Well, speaking of fragility and the state of markets in 2018, Algebris’s Alberto Gallo is out with a new note called “The Age Of Fragility” and it’s pretty interesting to the extent it underscores everything said above.

He begins by noting that while everyone assumed the “synchronous global growth” narrative that, along with “still subdued inflation”, underpinned the low vol. regime in 2017 would shift in favor of a U.S. centric story, no one was prepared for global growth ex-U.S. to flatline. He also notes that as the policy divergence theme reasserts itself (in the process moving rate differentials in favor of the dollar), the first dominos are starting to tip.

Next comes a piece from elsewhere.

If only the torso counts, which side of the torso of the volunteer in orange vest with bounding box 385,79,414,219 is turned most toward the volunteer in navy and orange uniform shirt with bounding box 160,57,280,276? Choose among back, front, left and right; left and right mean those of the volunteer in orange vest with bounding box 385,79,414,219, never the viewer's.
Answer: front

“At the beginning of the year, we prepared for an environment of benign divergence, where the distribution of global growth would become increasingly skewed in favour of the US, yet still remain positive elsewhere,” Gallo writes, before cautioning that “today, this is worth reconsidering.”

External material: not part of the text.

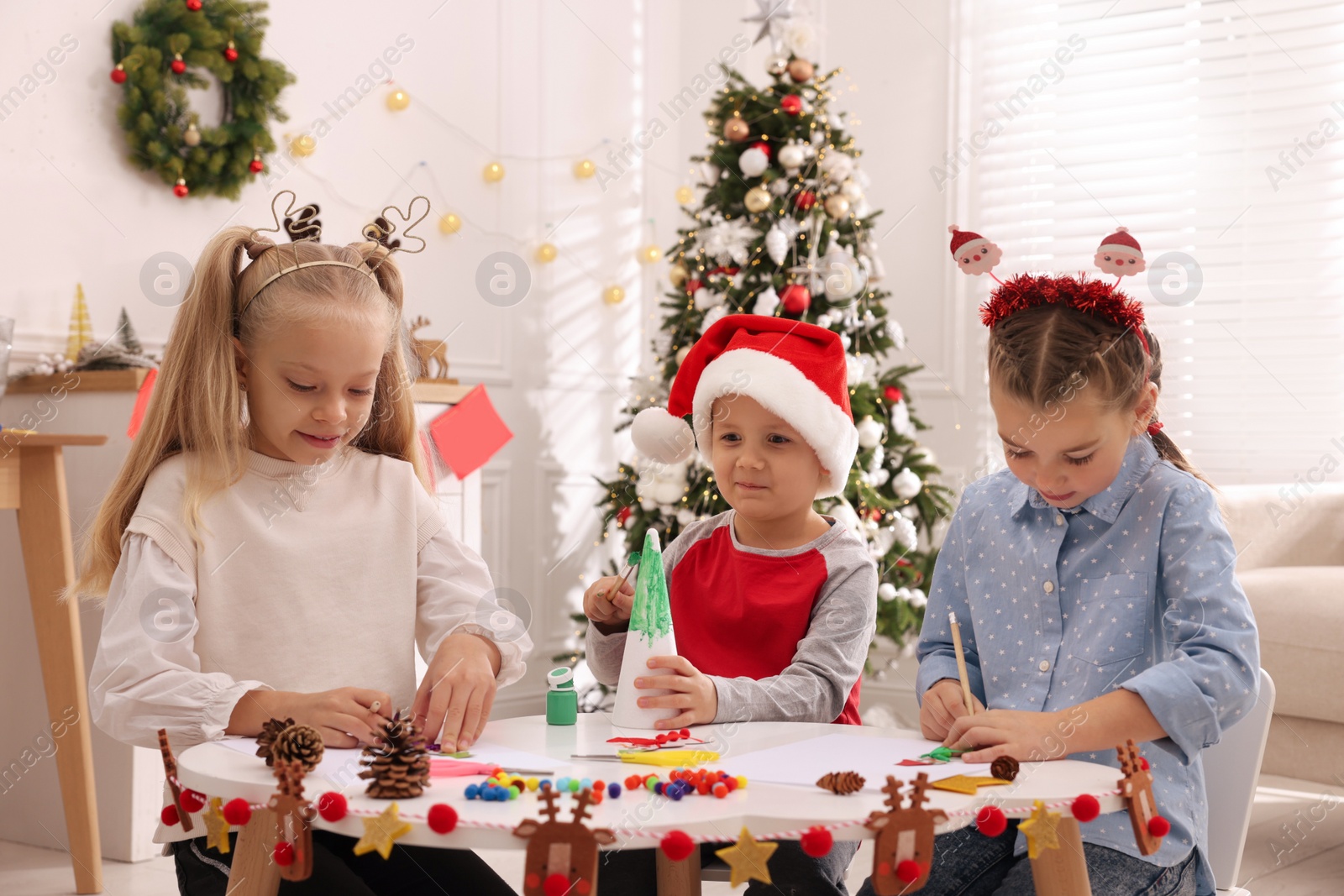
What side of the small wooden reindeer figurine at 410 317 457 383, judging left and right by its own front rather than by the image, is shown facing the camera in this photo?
left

He moves on to note what myriad folks have recently pointed out, namely that historically speaking, Fed tightenings have “coincided with unwind of carry trades and bursting of financial asset bubbles”:

Gallo1

But this time may indeed be different (i.e., worse) for a number reasons. Here’s Gallo:

That said, there are peculiar characteristics which make this tightening cycle different from others: asset overvaluation, rising wealth inequality and misallocation of resources resulting from persistent low/negative interest rates.

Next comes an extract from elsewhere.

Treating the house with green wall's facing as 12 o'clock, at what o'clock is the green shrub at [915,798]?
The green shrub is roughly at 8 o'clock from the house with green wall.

When he moves to discuss why markets are more fragile, the usual suspects are lined up.

Simply put: modern market structure is risky and the fact that the post-crisis regulatory regime has made banks more reluctant to lend their balance sheets only makes the situation more dicey:

With asset prices influenced by central bank demand and investors accustomed to ten years of extraordinary stimulus, we have evidence of increased fragility. One area of fragility is trading liquidity in equity and bond markets, which has become scarcer as asset managers have taken higher risks and banks have re-trenched due to tighter regulation. Since 2007, equity and bond markets have experienced at least eight flash crashes. While the median level of volatility is lower than the pre-QE period, the magnitude of volatility shocks is larger. Put differently, markets are alternating between longer periods of calm and sharper, more sudden shocks. Adding to the lack of trading liquidity and polarisation of volatility shocks are passive and quantitative-driven trading flows, which now account for over half of all equity trading flows, and which can also exacerbate downward moves. Scarce liquidity and herding both act as feedback loops, amplifying shocks in what H. Minsky first described as financial fragility.

Gallo2

As a reminder, here’s how the market share for algos has grown (this underscores the bolded points above):

GSHFT

There’s a ton more in Gallo’s full note, but as far as what Algebris is doing to mitigate risk, here are the four ways in which they have “gradually shifted their portfolio construction”:

  1. Better liquidity. We have reduced the amount invested in cash bonds and substituted derivatives, including credit default swaps, as a tactical long (or short) instrument.
  2. Barbell strategies and dry powder. We have increased the amount of liquid ‘dry powder’ instruments, creating a barbell between risky and risk-free assets.
  3. Shorts. We have increased our directional shorts vs. what we think are some of the weakest firms and economies. We think Emerging Market debt remains vulnerable to a repricing, particularly in Brazil and Mexico, both of which face elections this year. Triple-B rated corporate bonds which have benefited from ECB purchases may also widen.
  4. Tail hedges. We have increased the amount of hedges for bigger tail events, using convex instruments like mezzanine tranches or options contingent on a change in correlation regime, for example between currency and equities, or between equities and interest rates.

Take all of that for what it’s worth, but the overarching point is that things are changing and the benign narrative around central bank normalization seems to be giving way to something less, well, less benign.

Market structure risks aren’t doing anything to assuage the concerns of those who are worried.